TEXT UNDER STUDY.
- - - - -
Personal information
- Full name: Saeid Saharkhizan Gendishmin
- Date of birth: 26 June 2003 (age 23)
- Place of birth: Ardabil, Iran
- Height: 1.80 m (5 ft 11 in)
- Position: Forward

Team information
- Current team: Esteghlal
- Number: 11

Youth career
- 2018–2021: Saipa
- 2021–2022: Paykan

Senior career*
- Years: Team / Apps / (Gls)
- 2022–2023: Havadar / 7 / (3)
- 2023–2024: Gol Gohar / 28 / (8)
- 2024–2025: Orenburg / 28 / (7)
- 2025–: Esteghlal / 22 / (6)

International career^{‡}
- 2019–2023: Iran U20 / 6 / (2)
- 2022–: Iran U23 / 7 / (4)

= Saeid Saharkhizan =

Iranian footballer (born 2003)

Saeid Saharkhizan (سعید سحرخیزان; born 26 June 2003) is an Iranian forward who plays as a forward for Esteghlal.

==Club career==
===Early career===
Saharkhizan started his career as a youth player at Saipa and then transferred to Paykan.

===Havadar===
He joined Havadar in summer 2022 with a three-year contract. He made his debut on 31 August 2022 in the 4th match of the 2022–23 Persian Gulf Pro League season against Tractor as a substitute for Mohammad Javad Mohammadi.

===Orenburg===
On 9 July 2024, Saharkhizan signed with Orenburg in the Russian Premier League.

===Esteghlal===
On 8 August 2025, Saharkhizan returned to Iran and joined Esteghlal.
- - - - -
WORK INSTRUCTIONS.
a: Answer these from the Saharkhizan profile, one line each:
(i) Which club did he join on 8 August 2025?
(ii) Whom did he replace as a substitute in his Havadar debut?
(iii) What number does he wear for his current team?
b: Write the next part of the Saharkhizan profile, starting right after its last sentence.
- - - - -
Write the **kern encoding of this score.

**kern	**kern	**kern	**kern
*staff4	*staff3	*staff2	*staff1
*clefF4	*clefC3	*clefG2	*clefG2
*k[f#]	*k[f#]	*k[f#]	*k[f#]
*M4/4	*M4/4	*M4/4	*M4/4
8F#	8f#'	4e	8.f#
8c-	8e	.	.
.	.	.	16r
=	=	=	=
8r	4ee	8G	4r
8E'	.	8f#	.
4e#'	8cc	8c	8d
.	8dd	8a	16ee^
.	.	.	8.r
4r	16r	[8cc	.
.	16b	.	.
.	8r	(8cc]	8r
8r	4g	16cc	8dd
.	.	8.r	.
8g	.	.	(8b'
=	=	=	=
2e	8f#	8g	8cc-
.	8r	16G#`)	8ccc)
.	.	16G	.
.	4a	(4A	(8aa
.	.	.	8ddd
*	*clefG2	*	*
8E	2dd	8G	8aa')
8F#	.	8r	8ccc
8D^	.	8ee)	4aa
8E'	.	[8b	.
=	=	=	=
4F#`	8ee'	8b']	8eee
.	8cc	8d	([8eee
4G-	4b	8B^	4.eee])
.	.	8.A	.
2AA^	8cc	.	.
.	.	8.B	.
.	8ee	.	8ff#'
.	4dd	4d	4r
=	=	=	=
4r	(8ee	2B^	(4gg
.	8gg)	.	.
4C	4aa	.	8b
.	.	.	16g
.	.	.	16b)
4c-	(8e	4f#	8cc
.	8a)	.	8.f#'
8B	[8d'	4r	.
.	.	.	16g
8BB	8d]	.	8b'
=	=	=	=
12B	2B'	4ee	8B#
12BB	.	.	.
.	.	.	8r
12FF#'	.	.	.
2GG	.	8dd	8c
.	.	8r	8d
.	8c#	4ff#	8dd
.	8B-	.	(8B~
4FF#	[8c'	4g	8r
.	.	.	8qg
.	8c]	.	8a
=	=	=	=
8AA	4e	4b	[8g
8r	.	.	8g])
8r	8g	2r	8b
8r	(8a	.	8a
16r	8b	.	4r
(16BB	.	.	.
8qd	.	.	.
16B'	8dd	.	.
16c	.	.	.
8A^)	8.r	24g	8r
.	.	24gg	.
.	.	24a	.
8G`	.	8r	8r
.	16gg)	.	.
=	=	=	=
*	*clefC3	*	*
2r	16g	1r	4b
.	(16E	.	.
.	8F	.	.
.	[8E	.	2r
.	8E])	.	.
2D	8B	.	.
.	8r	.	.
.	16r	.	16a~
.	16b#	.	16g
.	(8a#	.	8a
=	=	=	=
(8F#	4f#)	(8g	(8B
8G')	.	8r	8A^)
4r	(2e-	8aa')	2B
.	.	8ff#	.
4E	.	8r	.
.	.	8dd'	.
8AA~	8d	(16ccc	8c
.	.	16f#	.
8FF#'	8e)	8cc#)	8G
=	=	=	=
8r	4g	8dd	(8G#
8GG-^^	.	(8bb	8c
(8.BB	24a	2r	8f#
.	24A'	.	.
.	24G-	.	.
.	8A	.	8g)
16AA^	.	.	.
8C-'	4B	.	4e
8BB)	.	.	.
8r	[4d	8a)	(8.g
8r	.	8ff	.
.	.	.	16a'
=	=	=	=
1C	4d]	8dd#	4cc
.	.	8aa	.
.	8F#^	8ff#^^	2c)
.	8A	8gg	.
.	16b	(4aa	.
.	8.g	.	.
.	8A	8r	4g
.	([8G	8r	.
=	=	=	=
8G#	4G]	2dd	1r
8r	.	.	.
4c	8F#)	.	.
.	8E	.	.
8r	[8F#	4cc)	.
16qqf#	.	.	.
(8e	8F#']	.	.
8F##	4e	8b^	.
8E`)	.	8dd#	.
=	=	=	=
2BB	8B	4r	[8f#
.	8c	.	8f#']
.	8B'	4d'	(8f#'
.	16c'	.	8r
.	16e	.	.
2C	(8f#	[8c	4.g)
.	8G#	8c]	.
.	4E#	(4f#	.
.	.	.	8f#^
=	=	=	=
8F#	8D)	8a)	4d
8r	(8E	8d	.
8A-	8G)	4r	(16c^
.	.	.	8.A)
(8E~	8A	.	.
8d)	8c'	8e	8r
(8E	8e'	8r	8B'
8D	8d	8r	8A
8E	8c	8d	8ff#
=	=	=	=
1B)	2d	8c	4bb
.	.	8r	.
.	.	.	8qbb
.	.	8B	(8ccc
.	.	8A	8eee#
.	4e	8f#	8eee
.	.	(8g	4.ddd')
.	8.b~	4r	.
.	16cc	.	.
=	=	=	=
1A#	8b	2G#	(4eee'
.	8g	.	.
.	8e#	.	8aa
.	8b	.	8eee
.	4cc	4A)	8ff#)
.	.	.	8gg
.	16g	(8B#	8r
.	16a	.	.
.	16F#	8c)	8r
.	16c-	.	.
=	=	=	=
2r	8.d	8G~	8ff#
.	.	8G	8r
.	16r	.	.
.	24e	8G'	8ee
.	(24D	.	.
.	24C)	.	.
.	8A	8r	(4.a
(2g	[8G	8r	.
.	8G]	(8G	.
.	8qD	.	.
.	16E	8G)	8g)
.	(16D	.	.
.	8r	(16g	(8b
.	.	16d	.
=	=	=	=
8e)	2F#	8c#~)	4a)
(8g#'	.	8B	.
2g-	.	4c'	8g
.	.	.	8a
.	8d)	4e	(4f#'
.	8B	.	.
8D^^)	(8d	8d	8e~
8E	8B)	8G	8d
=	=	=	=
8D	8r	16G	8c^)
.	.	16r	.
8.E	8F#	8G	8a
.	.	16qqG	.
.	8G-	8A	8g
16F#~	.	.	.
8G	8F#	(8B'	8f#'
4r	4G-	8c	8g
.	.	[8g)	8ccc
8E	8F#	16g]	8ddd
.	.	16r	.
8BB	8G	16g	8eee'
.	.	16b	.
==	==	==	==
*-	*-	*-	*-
- - - - -
TASK RESPONSES.
a:
(i) Esteghlal
(ii) Mohammad Javad Mohammadi
(iii) 11

b:
==Career statistics==

Appearances and goals by club, season and competition
| Club | Season | League |  |  | Cup |  | Continental |  | Other |  | Total |  |
| Division | Apps | Goals | Apps | Goals | Apps | Goals | Apps | Goals | Apps | Goals |
| Havadar | 2022–23 | Pro League | 7 | 3 | 1 | 0 | — |  | — |  | 8 | 3 |
| Gol Gohar | 2023–24 | Pro League | 28 | 8 | 4 | 2 | — |  | — |  | 32 | 10 |
| Orenburg | 2024–25 | Russian Premier League | 27 | 7 | 3 | 1 | — |  | — |  | 30 | 8 |
| 2025–26 | Russian Premier League | 1 | 0 | 1 | 0 | — |  | — |  | 2 | 0 |
| Total |  | 28 | 7 | 4 | 1 | — |  | — |  | 32 | 8 |
| Esteghlal | 2025–26 | Pro League | 21 | 4 | 2 | 0 | 8 | 1 | 1 | 0 | 32 | 5 |
| Career Totals |  |  | 84 | 22 | 11 | 3 | 8 | 1 | 1 | 0 | 104 | 26 |

==International career==
===Under–20===
In July 2019, He was invited to the Iran national under-20 football team by Sirous Pourmousavi.

==Personal life==
On 5 February 2026, Saharkhizan refused to celebrate a goal he scored against Shams Azar F.C. in solidarity with the 2025–2026 Iranian protests.
On 9 February, he publicly objected to being included on a list of supporters of the 1979 Islamic Revolution by the Ministry of Sport and Youth, ahead of the Revolution's anniversary.